Problem to solve: The entries below contain a stretch that opens with the line containing "Lesion marked by" and closes with the line containing "- T9 vertebra: (227, 333, 235, 340)"; set down that stretch exactly, both ends included, and nothing else.

Data section:
# # #

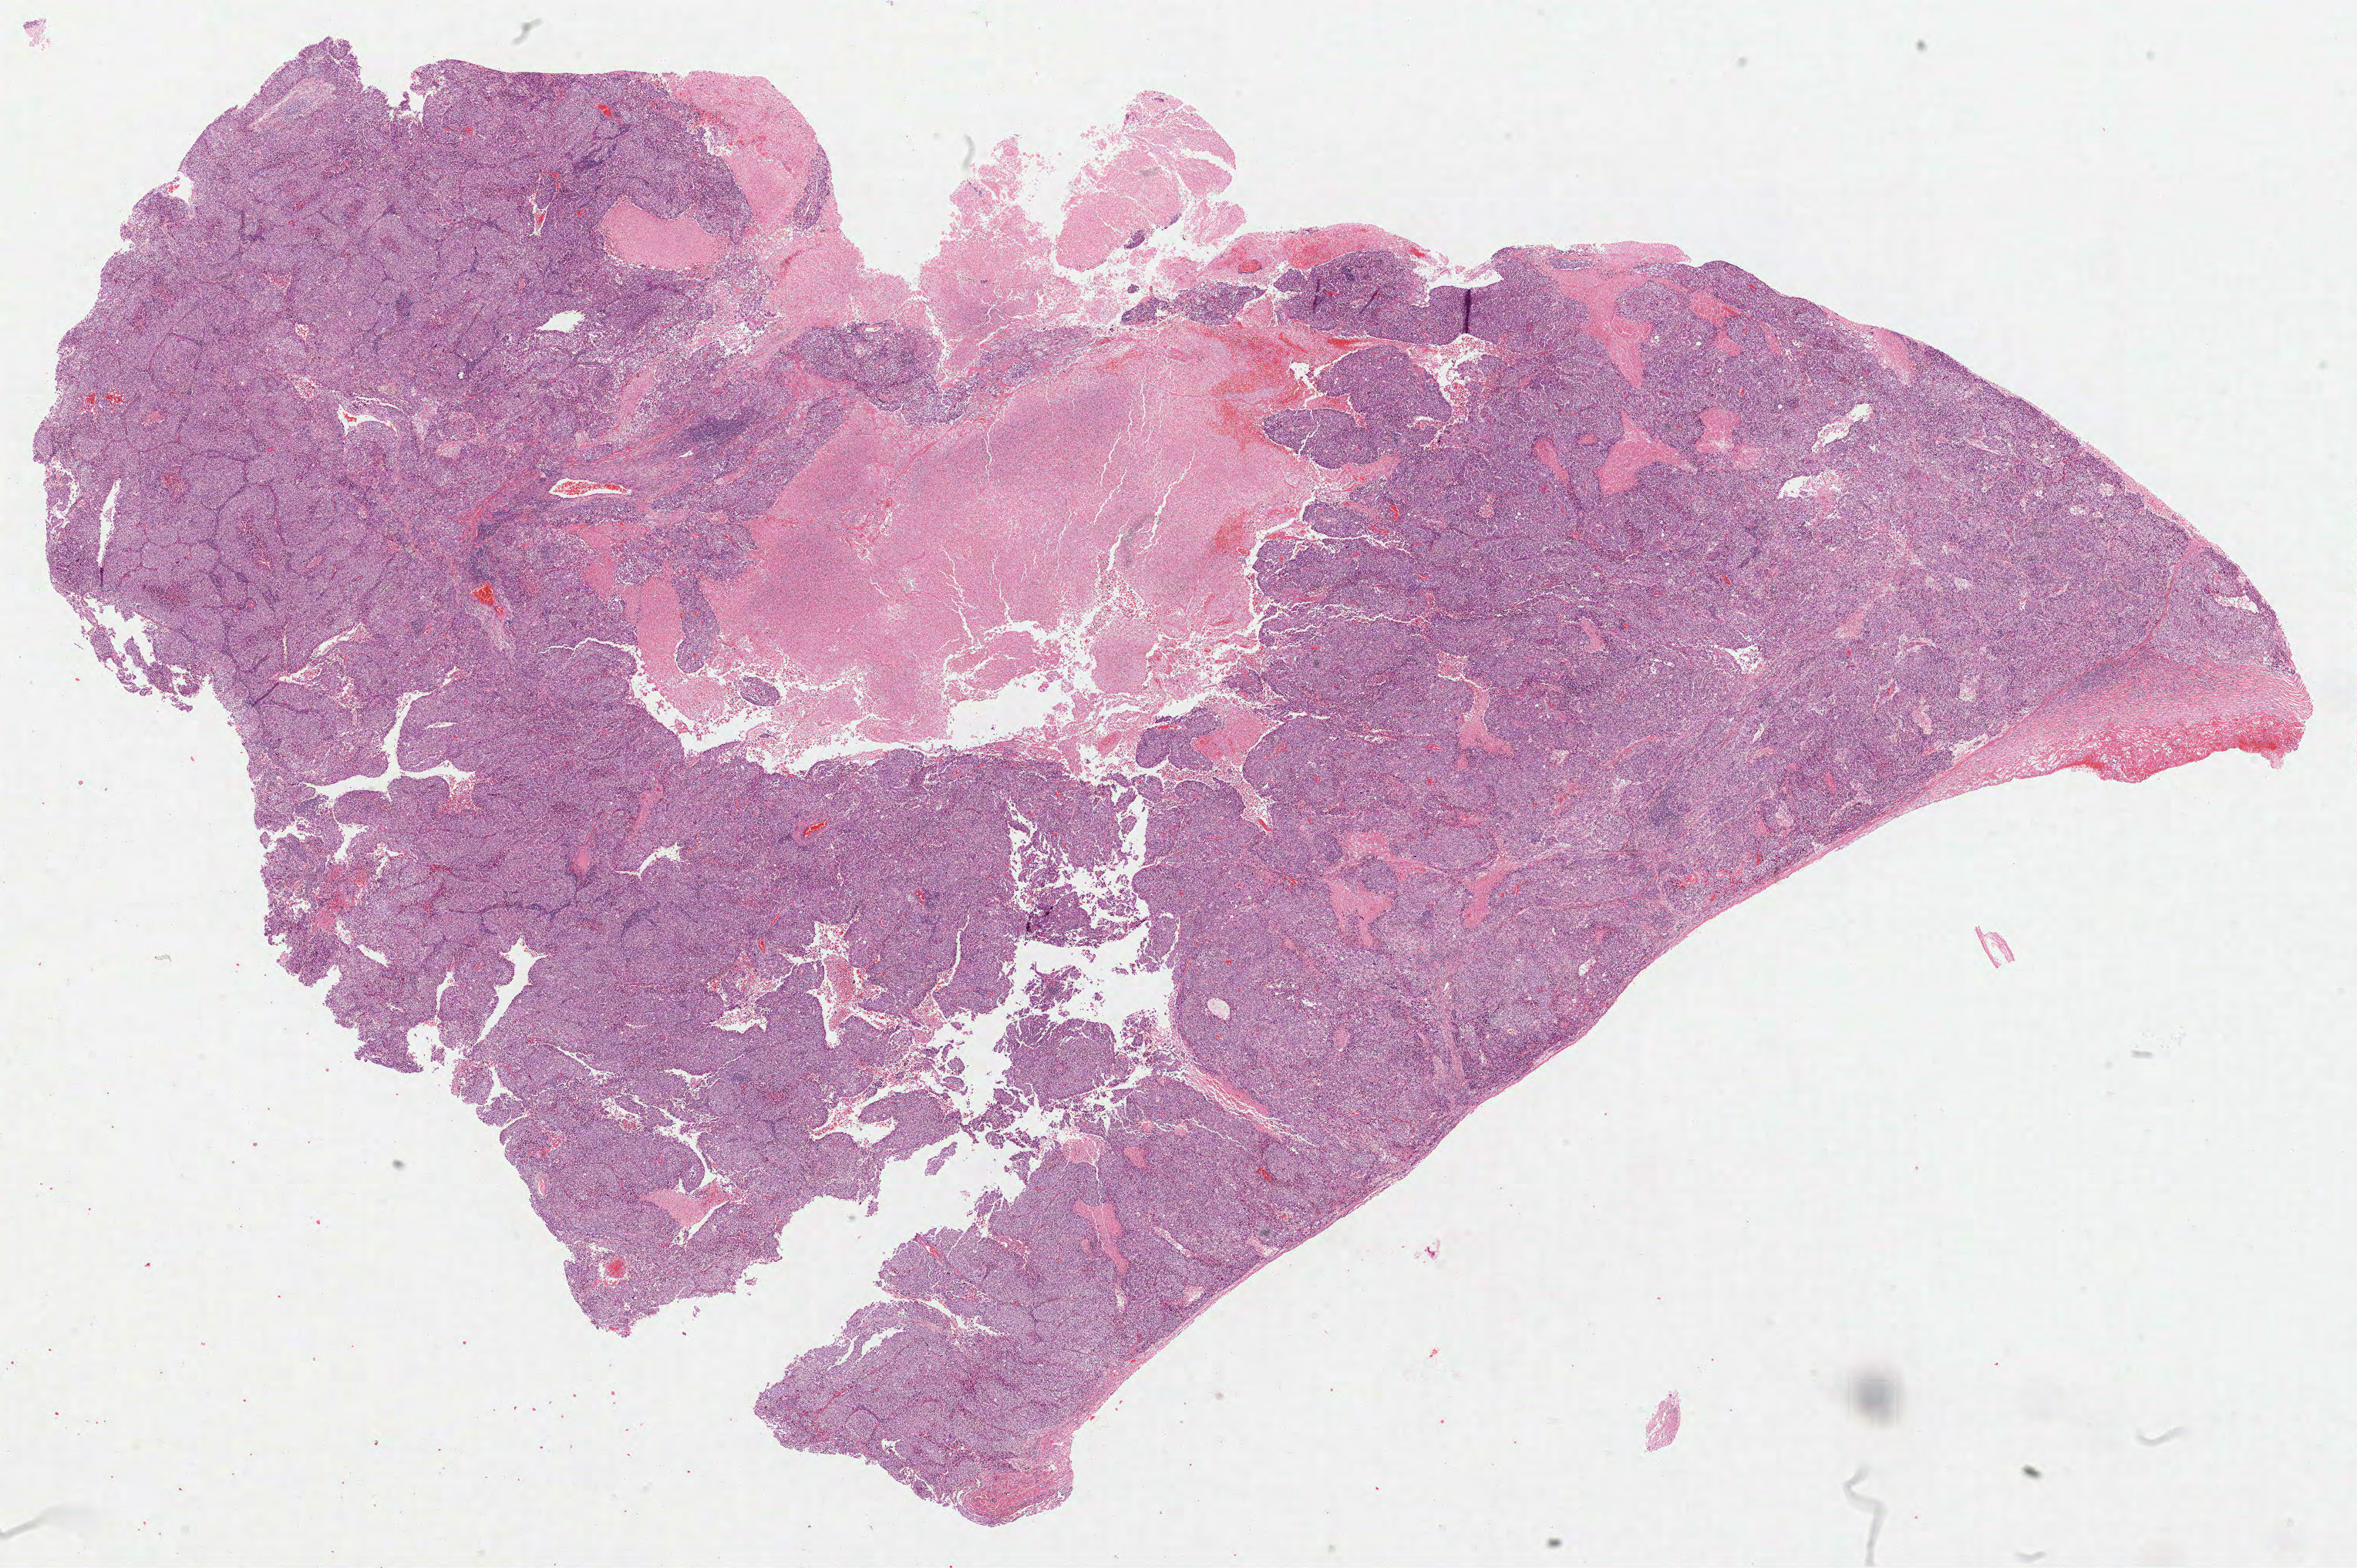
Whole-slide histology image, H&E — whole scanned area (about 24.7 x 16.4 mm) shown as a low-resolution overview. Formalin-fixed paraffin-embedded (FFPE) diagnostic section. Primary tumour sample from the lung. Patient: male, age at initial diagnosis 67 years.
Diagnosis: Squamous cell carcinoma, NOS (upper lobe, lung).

# # #

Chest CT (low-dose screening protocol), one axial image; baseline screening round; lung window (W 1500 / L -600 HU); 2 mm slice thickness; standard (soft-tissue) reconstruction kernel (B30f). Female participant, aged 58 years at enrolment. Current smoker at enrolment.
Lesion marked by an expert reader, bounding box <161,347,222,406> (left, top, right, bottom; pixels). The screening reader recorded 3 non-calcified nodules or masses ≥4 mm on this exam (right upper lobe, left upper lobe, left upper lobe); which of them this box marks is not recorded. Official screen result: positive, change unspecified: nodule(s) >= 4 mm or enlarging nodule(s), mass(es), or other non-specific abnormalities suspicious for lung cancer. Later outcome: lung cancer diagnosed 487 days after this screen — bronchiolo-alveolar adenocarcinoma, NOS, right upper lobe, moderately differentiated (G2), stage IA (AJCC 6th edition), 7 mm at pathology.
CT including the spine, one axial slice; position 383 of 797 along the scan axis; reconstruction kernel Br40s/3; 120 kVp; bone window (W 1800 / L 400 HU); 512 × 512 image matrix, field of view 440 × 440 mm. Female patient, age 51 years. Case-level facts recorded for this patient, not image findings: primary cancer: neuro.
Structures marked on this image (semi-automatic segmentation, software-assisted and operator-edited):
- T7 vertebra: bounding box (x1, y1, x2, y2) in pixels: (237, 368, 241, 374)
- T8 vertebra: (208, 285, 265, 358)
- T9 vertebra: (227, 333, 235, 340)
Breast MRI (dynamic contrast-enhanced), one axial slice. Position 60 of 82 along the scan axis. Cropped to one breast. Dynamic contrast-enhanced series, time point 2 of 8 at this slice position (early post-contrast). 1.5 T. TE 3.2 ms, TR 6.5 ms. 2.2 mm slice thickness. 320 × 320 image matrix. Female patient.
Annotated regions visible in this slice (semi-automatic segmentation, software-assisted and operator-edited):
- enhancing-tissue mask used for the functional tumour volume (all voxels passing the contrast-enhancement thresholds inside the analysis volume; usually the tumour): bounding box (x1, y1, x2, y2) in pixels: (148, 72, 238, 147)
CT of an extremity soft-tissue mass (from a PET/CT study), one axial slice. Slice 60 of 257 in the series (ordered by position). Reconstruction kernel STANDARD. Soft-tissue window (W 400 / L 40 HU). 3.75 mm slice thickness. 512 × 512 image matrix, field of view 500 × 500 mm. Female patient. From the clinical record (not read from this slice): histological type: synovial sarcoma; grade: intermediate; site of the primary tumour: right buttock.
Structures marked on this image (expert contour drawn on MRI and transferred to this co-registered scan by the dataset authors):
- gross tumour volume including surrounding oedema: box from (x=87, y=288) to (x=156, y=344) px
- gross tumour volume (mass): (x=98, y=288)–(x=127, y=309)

# # #

Solved problem:
Lesion marked by an expert reader, bounding box <161,347,222,406> (left, top, right, bottom; pixels). The screening reader recorded 3 non-calcified nodules or masses ≥4 mm on this exam (right upper lobe, left upper lobe, left upper lobe); which of them this box marks is not recorded. Official screen result: positive, change unspecified: nodule(s) >= 4 mm or enlarging nodule(s), mass(es), or other non-specific abnormalities suspicious for lung cancer. Later outcome: lung cancer diagnosed 487 days after this screen — bronchiolo-alveolar adenocarcinoma, NOS, right upper lobe, moderately differentiated (G2), stage IA (AJCC 6th edition), 7 mm at pathology.
CT including the spine, one axial slice; position 383 of 797 along the scan axis; reconstruction kernel Br40s/3; 120 kVp; bone window (W 1800 / L 400 HU); 512 × 512 image matrix, field of view 440 × 440 mm. Female patient, age 51 years. Case-level facts recorded for this patient, not image findings: primary cancer: neuro.
Structures marked on this image (semi-automatic segmentation, software-assisted and operator-edited):
- T7 vertebra: bounding box (x1, y1, x2, y2) in pixels: (237, 368, 241, 374)
- T8 vertebra: (208, 285, 265, 358)
- T9 vertebra: (227, 333, 235, 340)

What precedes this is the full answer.